If you want to build a ship don’t herd people together to collect wood and don’t assign them tasks and work, but rather teach them to long for the endless immensity of the sea.
– Antoine de Saint-Exupery
For the past five years, Wild Folk has had the privilege of leading a beautiful Forest School, amazing summer camps, and a host of transformative programs for youth and adults in our region. All of this work has been grounded in our deeply held values of ecological connection, social and environmental justice, peace and non-violence, and a vision of a more healed society. We hold true to these values during these challenging times: this means we stand with the Black Lives Matter movement, we are brave truth-tellers and activists in the face of climate chaos, we do our part in being safe and generous during the pandemic, and we are engaged citizens in whatever ways we can be.

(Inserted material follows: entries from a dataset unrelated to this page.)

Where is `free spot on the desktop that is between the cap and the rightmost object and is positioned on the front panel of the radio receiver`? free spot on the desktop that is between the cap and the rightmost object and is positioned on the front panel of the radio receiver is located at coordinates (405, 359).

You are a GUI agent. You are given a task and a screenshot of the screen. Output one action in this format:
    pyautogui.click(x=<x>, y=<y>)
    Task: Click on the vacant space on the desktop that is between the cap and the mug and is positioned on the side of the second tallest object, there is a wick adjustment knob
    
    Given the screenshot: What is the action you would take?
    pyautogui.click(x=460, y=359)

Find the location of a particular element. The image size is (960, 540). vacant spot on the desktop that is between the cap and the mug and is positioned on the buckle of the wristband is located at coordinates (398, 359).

We hope you — our supporters, alumni, neighbors, and wild web surfers — stand with us in these efforts.
The big news, however, is that this year, amidst personal and global upheaval, we have decided to shift: we have decided to no longer run summer camps or a forest school. This does not mean that Wild Folk is done for though! Like so many of you, we are also seeking innovative ways to share our passions and skills in this new reality.
(Btw, if you are interested in Wild Folk-inspired summer programming, please reach out to our former counselor, Em Cooke, who is organizing small, week-long summer adventures for youth in our community: email@example.com)

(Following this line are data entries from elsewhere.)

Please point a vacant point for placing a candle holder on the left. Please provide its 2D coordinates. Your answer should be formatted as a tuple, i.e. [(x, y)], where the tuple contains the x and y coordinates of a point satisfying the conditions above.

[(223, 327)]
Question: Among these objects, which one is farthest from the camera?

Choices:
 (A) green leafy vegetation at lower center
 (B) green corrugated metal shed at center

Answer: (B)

The decision to transition, transform, release, and re-imagine Wild Folk has not been easy. But we are committed to responding organically and intuitively to our changing world, and making decisions in light of changing circumstances. We want to continue to serve our community passionately and effectively, and we are working to figure out what that looks like. Wild Folk has always been a wild community-based experiment, one that adjusts nimbly and whole-heartedly to the environment and the changing needs of the community. This year, our need to adjust has been very dramatic — as we are all facing an intensely challenging, but hopefully transformative moment. Right now, when social distancing is critical, we have turned our energies towards offering more homemade goodies, plant medicines, and wild-crafted items for sale on our website.

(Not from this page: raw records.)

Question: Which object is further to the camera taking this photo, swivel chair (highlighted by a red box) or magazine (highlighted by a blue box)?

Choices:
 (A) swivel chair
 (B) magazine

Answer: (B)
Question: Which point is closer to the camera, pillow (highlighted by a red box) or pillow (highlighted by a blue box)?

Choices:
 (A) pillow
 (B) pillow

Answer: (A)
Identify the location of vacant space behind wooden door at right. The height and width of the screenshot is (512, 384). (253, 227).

Throughout the many years of leading Wild Folk, many of us have thought of our work as a sort of gardening practice. We have thought of our shared reality as the soil — the little bit of earth that we are tasked with tending, protecting, and enriching; and we have imagined the practices and lessons of our forest school as the seeds that we can plant, save, share, and nurture — in ourselves and our community. The “seeds” have been many: lessons of nonviolence, transformative justice, ecological connection, respect for diversity, and more. In these trying times, we find solace and strength in this sort of cosmic vision of gardening. Perhaps it is something you too may find meaning in during this confusing, shifting time.
We hope all of us — anyone who has been touched by our work in some way — can keep these Wild Folk lessons in our hearts for the rest of our lives. And we hope that these seeds will have the time and space to flourish and spread. And we hope each of you can act as gardeners and stewards — literally and metaphorically. And it is our hope that we have played a small role in encouraging the re-wilding and healing of our collective future.
While it is hard to let go, we trust that the seeds of Wild Folk will bloom in other yet unknown ways, in other beautiful gardens, with gardeners who are caring, brave, and visionary.